Les protestants établis à O. furent d'abord des Bernois ayant quitté l'Oberland pour s'installer à Giswil et à Alpnach, où ils formaient en 1862 une communauté disposant de sa propre école. Ils fondèrent en 1907 la paroisse d'O., qui regroupait les six anciennes communes, et en 1972 celle d'Engelberg. Ils représentaient 2,2% de la population cantonale en 1888, 3,7% en 1950, presque 8% en 2000. Dans la seconde moitié du XXe s., d'autres catégories apparurent: membres de diverses sectes, musulmans (originaires surtout des Balkans), personnes se déclarant sans confession.

Dans une société moins attachée aux valeurs religieuses, la pratique des pèlerinages recula, tant à Sachseln qu'au Flüeli. Sur ces sites, le flux annuel des pèlerins diminua de moitié entre 1947, date de la canonisation de Nicolas de Flue, et la fin du XXe s. (env. 100 000 personnes).

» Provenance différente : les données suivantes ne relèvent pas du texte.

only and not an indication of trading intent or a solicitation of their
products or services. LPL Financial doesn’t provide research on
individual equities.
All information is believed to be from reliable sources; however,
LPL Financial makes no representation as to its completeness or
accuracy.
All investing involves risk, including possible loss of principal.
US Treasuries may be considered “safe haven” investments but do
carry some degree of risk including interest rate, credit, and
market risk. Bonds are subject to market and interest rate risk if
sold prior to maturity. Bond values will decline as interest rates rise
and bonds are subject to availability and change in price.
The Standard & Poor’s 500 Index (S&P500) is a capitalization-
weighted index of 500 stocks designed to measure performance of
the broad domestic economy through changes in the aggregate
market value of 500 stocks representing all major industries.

Auteur(e): Niklaus von Flüe / PM

Références bibliographiques

Fonds d'archives
– ACouvent Engelberg
– StAOW
Sources imprimées
Sammlung der Gesetze und Verordnungen des Kantons Unterwalden ob dem Wald, 1-6, 1853-[1900]
Amts-Blatt des Kantons Unterwalden ob dem Wald, 1854- (titre sujet à des variantes; dès 1979: Amtsblatt des Kantons Obwalden)
Amts-Bericht über die Staatsverwaltung und über die Rechtspflege des Kantons Unterwalden ob dem Wald, 1868-1884 (se poursuit en deux séries dès 1903)
Landbuch für den Kanton Unterwalden ob dem Wald 1-, 1899- (Landbuch des Kantons Obwalden dès 1972)
Bibliographie
– Historiographie
– L'étude scientifique de l'histoire obwaldienne commence après le milieu du XIXe s., avec l'édition de l'ancien code obwaldien (Landbuch) par Johannes Schnell et Hermann Christ, et celle du droit coutumier (Talrecht) d'Engelberg par Johannes Schnell, ainsi qu'avec l'article d'Andreas Heusler sur les droits d'usage dans les communaux. Anton Küchler fit œuvre de pionnier dans le domaine de l'histoire locale à la fin du XIXe s. et Robert Durrer dans celui de l'histoire de l'art au début du XXe. Le père bénédictin Emmanuel Scherer dirigea en 1915-1916 les fouilles de la villa romaine d'Alpnach. Dans la seconde moitié du XXe s., Ignaz Hell et Gall Heer se sont occupés surtout d'Engelberg, Ephrem Omlin a mené des recherches prosopographiques sur les landammans et les ecclésiastiques, Leo Ettlin a rédigé la biographie de Johann Baptist Dillier, Rupert Amschwand a complété la collection de documents relatifs à Nicolas de Flue réunie par Robert Durrer, Daniel Rogger s'est penché sur l'agriculture obwaldienne au bas Moyen Age et Niklaus von Flüe s'est consacré surtout aux mutations sociales entre la fin du XVIIIe s. et la seconde moitié du XIXe s. Ludwig von Moos a écrit sur l'histoire de la Banque cantonale et sur l'évolution constitutionnelle au début du XXe s. Remigius Küchler a édité les procès-verbaux du tribunal des Quinze entre 1529 et 1571 et fait des recherches sur l'histoire du commerce par le val d'Ossola. Ces travaux ont été complétés par des fouilles archéologiques que les universités de Bâle et de Zurich ont entreprises dès le début des années 1980. En 1995, Peter Felder a présenté son aperçu sur le paysage culturel de Suisse centrale; Angelo Garovi a fait paraître en 2000 la première présentation synthétique de l'histoire d'O.